World

TV networks: Live from Boston with sensationalism and speculation

Jaime Weinman on problematic coverage in the wake of unspeakable tragedy

The horrible terror attack in Boston has produced a lot of problematic coverage on TV, as these horrible tragedies often do. It’s almost too easy to pick on the 24-hour news pundits for the way they cover such things. Much as we might wish they did, they don’t have the option to simply say “we have no information” and leave it at that. In a strange way, the logical thing would be for them to move on to other stories and come back to the Boston attacks when more information comes in. But that would seem insensitive. So they have to stay on Boston nonstop, even though they have no news about what happened or who did it.

All they can do is interview people who were there, or speculate on what happened. And while they do plenty of both, speculation may be the less ghoulish of the two options. Right now I’m watching CNN, and an interview with someone who knows nothing about what happened (“I read the same report you did,” he said) is followed by eyewitness interviews. The baseless speculation is entirely worthless, but less painful than the on-the-spot witness reports, or lines like the one I just heard: “Coming up, more on the victims, what they’re going through, and their chance for survival.” Or the follow-up: “Victims who are fighting for their lives, they are literally fighting to survive.” Better they should sit there arguing about whether this is foreign or domestic terrorism: they have no idea, we have no idea, but at least they’re not adding to anyone’s pain.

Still, the problems here are built into TV news coverage. The best of the TV news people was generally thought to be CBS’s Scott Pelley, who provided, as Variety’s Brian Lowry called it, “sober, restrained, extraordinarily smooth coverage” and tried to stay away from sensationalism and speculation. But even he was filling air time; everybody was. When the New York Post published its apparently wrong story that mis-identified someone who had been questioned as a suspect in custody (an example, if you’re cynical, of the advantages of getting things wrong: the Post was guaranteed an “exclusive” and lots of traffic, because nothing’s more exclusive than something that’s not true), Fox News seems to have hit it a little harder than most, because of the Fox/Post connection, but it was also mentioned on other, non-affiliated networks. The key thing here is simply to fill up lots of time with no information, and any new information—even if it’s wrong—will be pounced on.

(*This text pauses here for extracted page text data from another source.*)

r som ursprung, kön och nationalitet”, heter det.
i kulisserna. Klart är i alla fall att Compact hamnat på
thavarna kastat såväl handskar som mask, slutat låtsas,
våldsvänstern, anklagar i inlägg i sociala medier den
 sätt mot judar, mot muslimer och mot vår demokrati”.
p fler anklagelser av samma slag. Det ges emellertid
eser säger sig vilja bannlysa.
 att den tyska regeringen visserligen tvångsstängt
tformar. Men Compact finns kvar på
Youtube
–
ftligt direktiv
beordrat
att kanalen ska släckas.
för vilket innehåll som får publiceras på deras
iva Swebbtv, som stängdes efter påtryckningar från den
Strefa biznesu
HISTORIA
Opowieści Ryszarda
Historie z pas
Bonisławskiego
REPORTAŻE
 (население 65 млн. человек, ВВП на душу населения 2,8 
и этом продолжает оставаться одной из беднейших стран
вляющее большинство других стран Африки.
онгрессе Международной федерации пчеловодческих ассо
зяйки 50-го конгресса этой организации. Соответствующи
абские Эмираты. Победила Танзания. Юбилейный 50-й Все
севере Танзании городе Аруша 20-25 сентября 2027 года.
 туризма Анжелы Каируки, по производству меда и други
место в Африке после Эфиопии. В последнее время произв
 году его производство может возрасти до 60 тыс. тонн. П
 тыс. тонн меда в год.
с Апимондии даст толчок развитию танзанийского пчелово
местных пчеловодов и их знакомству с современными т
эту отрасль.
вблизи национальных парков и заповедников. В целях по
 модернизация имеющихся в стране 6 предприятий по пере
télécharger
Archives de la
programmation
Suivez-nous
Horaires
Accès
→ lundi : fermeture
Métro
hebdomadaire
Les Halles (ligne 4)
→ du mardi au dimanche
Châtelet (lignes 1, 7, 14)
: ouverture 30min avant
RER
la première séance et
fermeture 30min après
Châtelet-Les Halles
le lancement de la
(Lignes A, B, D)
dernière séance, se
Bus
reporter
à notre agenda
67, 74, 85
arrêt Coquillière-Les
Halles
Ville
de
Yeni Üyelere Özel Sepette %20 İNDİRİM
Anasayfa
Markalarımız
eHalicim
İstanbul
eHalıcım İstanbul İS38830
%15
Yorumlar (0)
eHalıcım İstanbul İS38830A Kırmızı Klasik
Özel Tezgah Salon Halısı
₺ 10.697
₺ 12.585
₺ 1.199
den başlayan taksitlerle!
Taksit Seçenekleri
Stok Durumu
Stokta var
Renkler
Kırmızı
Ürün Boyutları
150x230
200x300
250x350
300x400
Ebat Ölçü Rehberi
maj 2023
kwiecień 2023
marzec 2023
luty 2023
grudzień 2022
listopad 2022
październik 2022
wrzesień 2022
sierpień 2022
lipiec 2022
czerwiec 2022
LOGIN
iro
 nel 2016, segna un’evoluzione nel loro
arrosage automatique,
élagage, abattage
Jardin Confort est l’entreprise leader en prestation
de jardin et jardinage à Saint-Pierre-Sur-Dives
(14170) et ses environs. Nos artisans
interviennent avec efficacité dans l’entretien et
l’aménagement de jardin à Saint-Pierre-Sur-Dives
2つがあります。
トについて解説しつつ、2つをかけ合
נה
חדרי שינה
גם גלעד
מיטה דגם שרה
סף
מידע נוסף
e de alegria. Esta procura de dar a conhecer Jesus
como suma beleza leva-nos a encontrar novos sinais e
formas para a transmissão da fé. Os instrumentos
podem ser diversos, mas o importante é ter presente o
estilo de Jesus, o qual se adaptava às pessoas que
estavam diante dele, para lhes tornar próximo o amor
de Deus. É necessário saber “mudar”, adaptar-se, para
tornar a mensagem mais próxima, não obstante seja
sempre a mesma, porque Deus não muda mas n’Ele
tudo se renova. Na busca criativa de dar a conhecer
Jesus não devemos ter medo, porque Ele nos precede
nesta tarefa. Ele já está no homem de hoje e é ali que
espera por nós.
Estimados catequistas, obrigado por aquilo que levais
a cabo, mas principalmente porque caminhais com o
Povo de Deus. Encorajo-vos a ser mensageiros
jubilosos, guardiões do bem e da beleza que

More on the Boston Marathon bombings:

Especially since the very act of speculating is almost irresistible for a TV pundit: pundits are often judged by how often their predictions turn out to be right or wrong, so if they happen to guess right, they’ll get the credit. That guessing-game aspect is harmless enough when it comes to some aspects of news and politics, but it’s dangerous when there is a real mystery out there in the process of being solved, and when wrong information and baseless speculation has the power to panic people.

I don’t know what can be done about this. Probably nothing, unless we’re willing to accept the networks cutting away to other stories when they have nothing to say — and that would come off, to many of us, as even more irresponsible than speculation. Otherwise, the best advice is probably not to watch too much of this coverage at once, or to watch when a truly new headline pops up on the website. The fact is they have to say something, even when there is nothing to be said, and that’s the problem with all the coverage, from the responsible to the irresponsible.